Acabo de receber pelos Correios o jornal Poiesis editado pelo amigo mineiro Camilo Mota (leia a edição on line AQUI
Um dos artigos que mais me chamou a atenção é o assinado pelo Rubens da Cunha, "Pérolas do Preconceito". Fala daqueles e-mails que recebemos sobre "pérolas do Enem" ou "Pérolas do vestibular" e que o Jô Soares adora abrir o seu programa para deleite da classe média paulistana. Eis o texto na íntegra.
Crônica
Pérolas do preconceito
Rubens da Cunha, escritor
rubensdacunha@hotmail.com
O humor é uma arte de resistência. Muitos defendem que o humor não pode ter limites. Pessoalmente, sou bastante libertário neste assunto, acho que o humor pode muito, mas não pode tudo.

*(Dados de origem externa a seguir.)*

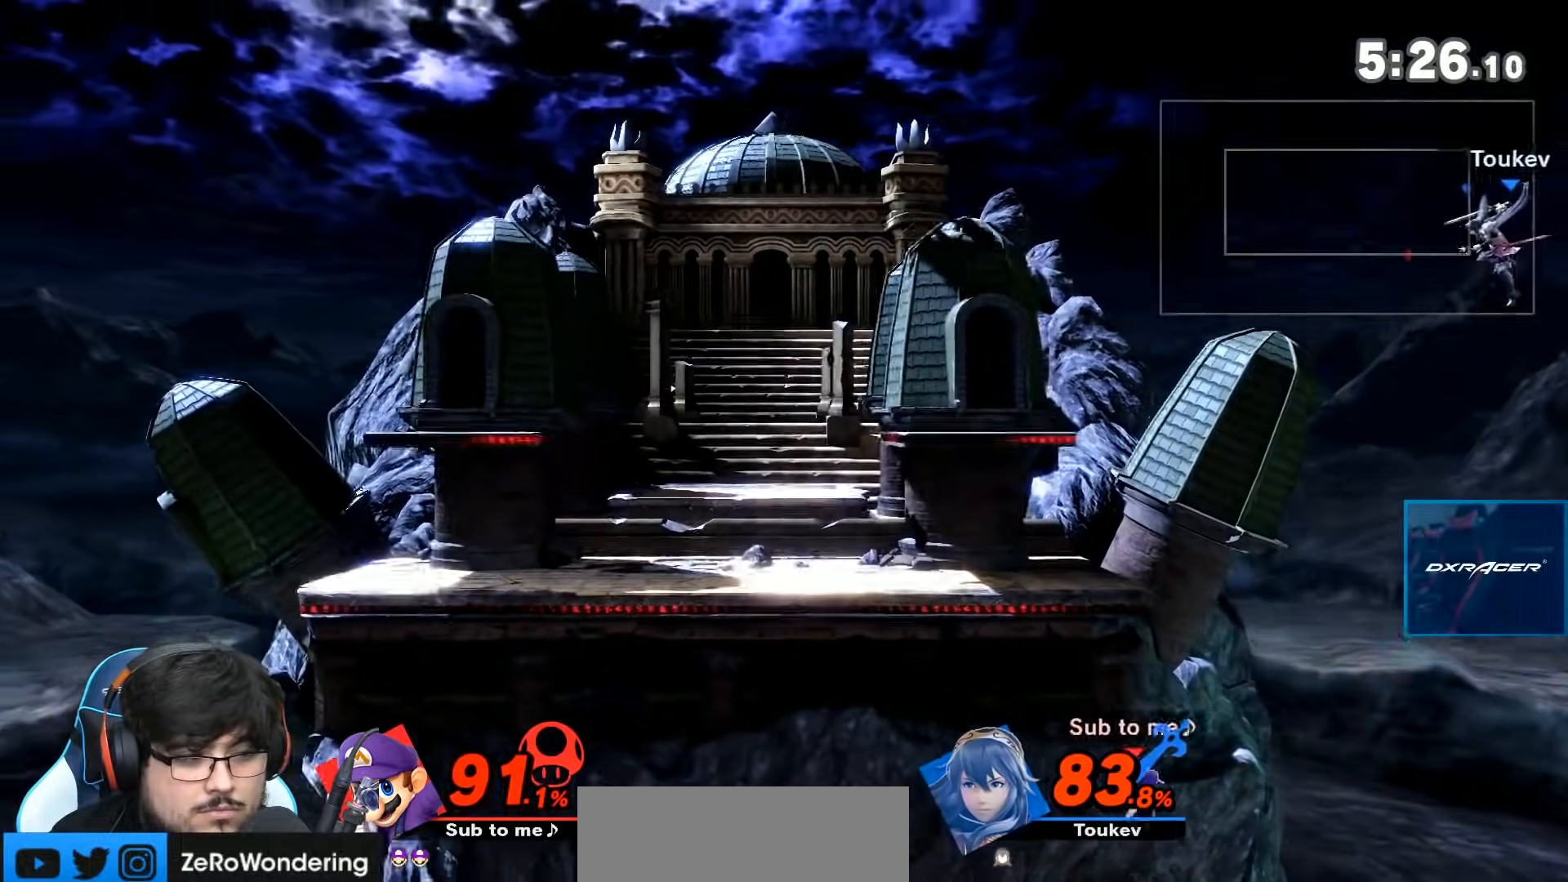
{"dt_ms": 500, "buttons": [], "left_stick": "down", "right_stick": "center", "events": [[67, "B", "up"], [367, "left_stick", "center"], [500, "left_stick", "down"]]}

Recebi alguns e-mails com o título de “Pérolas do Enem”. O Enem é o Exame Nacional do Ensino Médio, uma prova que o Ministério da Educação aplica para diagnosticar a educação brasileira. Algumas incorreções, sobretudo gramaticais, viram peças de humor, não apenas de internautas, mas de gente como Jô Soares, que já abriu o programa diversas vezes com as “pérolas” dos alunos.
Não consigo rir. Acredito que, nesse assunto, o humor atravessou a fronteira do bom senso. Para mim, o humor só é válido quando a “vítima” ri de si, ou, mesmo que não goste, sabe exatamente por que estão escrachando seu comportamento. Acho difícil que alguém que tenha escrito “O serumano no mesmo tempo que constrói também destrói, pois nos temos que nos unir para realizarmos parcerias” consiga rir de suas inadequações, tanto gramaticais quanto de coerência.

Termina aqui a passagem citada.